Carsten Nicolai is a visual and sound artist who’s new book Moiré Index from Die Gestalten creates what is perhaps the first visual lexicon of moire patterns.
A moiré pattern is an interference pattern created when two grids are overlaid at slightly different angles or when they have slightly different mesh sizes. Moiré patterns are often an undesired artifact of images produced by various digital imaging and computer graphics techniques, for example when scanning a halftone picture or ray tracing a checkered plane.

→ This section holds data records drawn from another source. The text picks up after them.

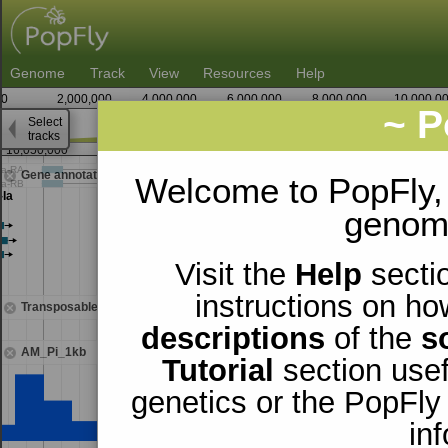
Genome
Track
View
Resources
Help
0
2,000,000
4,000,000
6,000,000
8,000,000
10,000,0
~ P
Select
2
tracks
16,050,000
16,062,500
Gene annotations
Welcome to PopFly,
genomi
Visit the
Help
sectio
instructions on ho
Transposable elements
descriptions
of the
s
AM_Pi_1kb
Tutorial
section usef
genetics or the PopFly
in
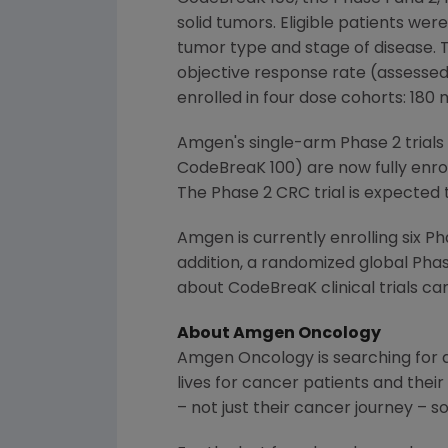
solid tumors. Eligible patients wer
tumor type and stage of disease. T
objective response rate (assessed 
enrolled in four dose cohorts: 180
Amgen
's single-arm Phase 2 trial
CodeBreaK 100) are now fully enroll
The Phase
2 CRC
trial is expected 
Amgen
is currently enrolling six 
addition, a randomized global Pha
about CodeBreaK clinical trials ca
About
Amgen
Oncology
Amgen
Oncology is searching for 
lives for cancer patients and their
– not just their cancer journey – so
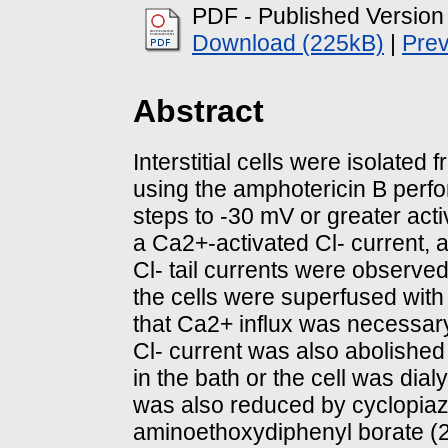
PDF - Published Version
Download (225kB)
|
Pre
Abstract
Interstitial cells were isolated 
using the amphotericin B perfo
steps to -30 mV or greater act
a Ca2+-activated Cl- current, 
Cl- tail currents were observe
the cells were superfused with
that Ca2+ influx was necessary 
Cl- current was also abolishe
in the bath or the cell was dia
was also reduced by cyclopiazo
aminoethoxydiphenyl borate (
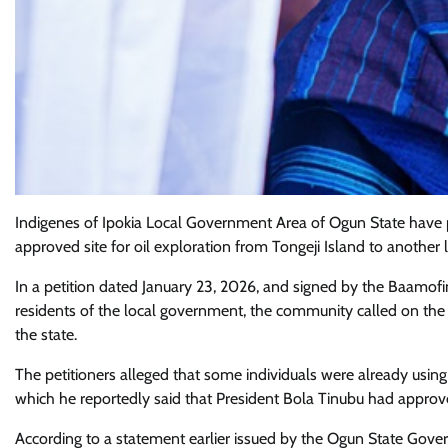
Indigenes of Ipokia Local Government Area of Ogun State have
approved site for oil exploration from Tongeji Island to another 
In a petition dated January 23, 2026, and signed by the Baamofi
residents of the local government, the community called on the g
the state.
The petitioners alleged that some individuals were already using 
which he reportedly said that President Bola Tinubu had approved
According to a statement earlier issued by the Ogun State Gover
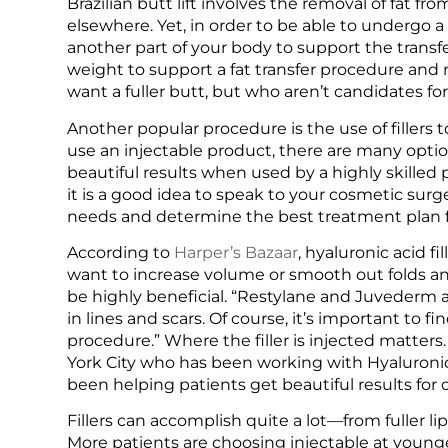
Brazilian butt lift involves the removal of fat fr
elsewhere. Yet, in order to be able to undergo a B
another part of your body to support the transf
weight to support a fat transfer procedure and
want a fuller butt, but who aren’t candidates fo
Another popular procedure is the use of fillers
use an injectable product, there are many optio
beautiful results when used by a highly skilled 
it is a good idea to speak to your cosmetic sur
needs and determine the best treatment plan f
According to
Harper’s Bazaar
, hyaluronic acid f
want to increase volume or smooth out folds and
be highly beneficial. “Restylane and Juvederm ar
in lines and scars. Of course, it’s important to 
procedure.” Where the filler is injected matter
York City who has been working with Hyaluronic 
been helping patients get beautiful results for 
Fillers can accomplish quite a lot—from fuller li
More patients are choosing injectable at youn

In graphic arts and prepress, the usual technology for printing full-color images involves the superimposition of halftone screens. These are regular rectangular dot patterns—often four of them, printed in cyan, yellow, magenta, and black. Some kind of moiré pattern is inevitable, but in favorable circumstances the pattern is “tight;” that is, the spatial frequency of the moiré is so high that it is not noticeable. In the graphic arts, the term moiré means an excessively visible moiré pattern. Part of the prepress art consists of selecting screen angles and halftone frequencies which minimize moiré. The visibility of moiré is not entirely predictable. The same set of screens may produce good results with some images, but visible moiré with others.
Nicolai’s body of music engages the blips, bleeps, and static of data being visualized, sometimes through automation. He carried this interest into a series of published work categorizing the artifacts of visual data representation. Moiré Index methodically —and obsessively— sorts through the variety of moires patterns to deliver a comprehensive reference point for the patterns.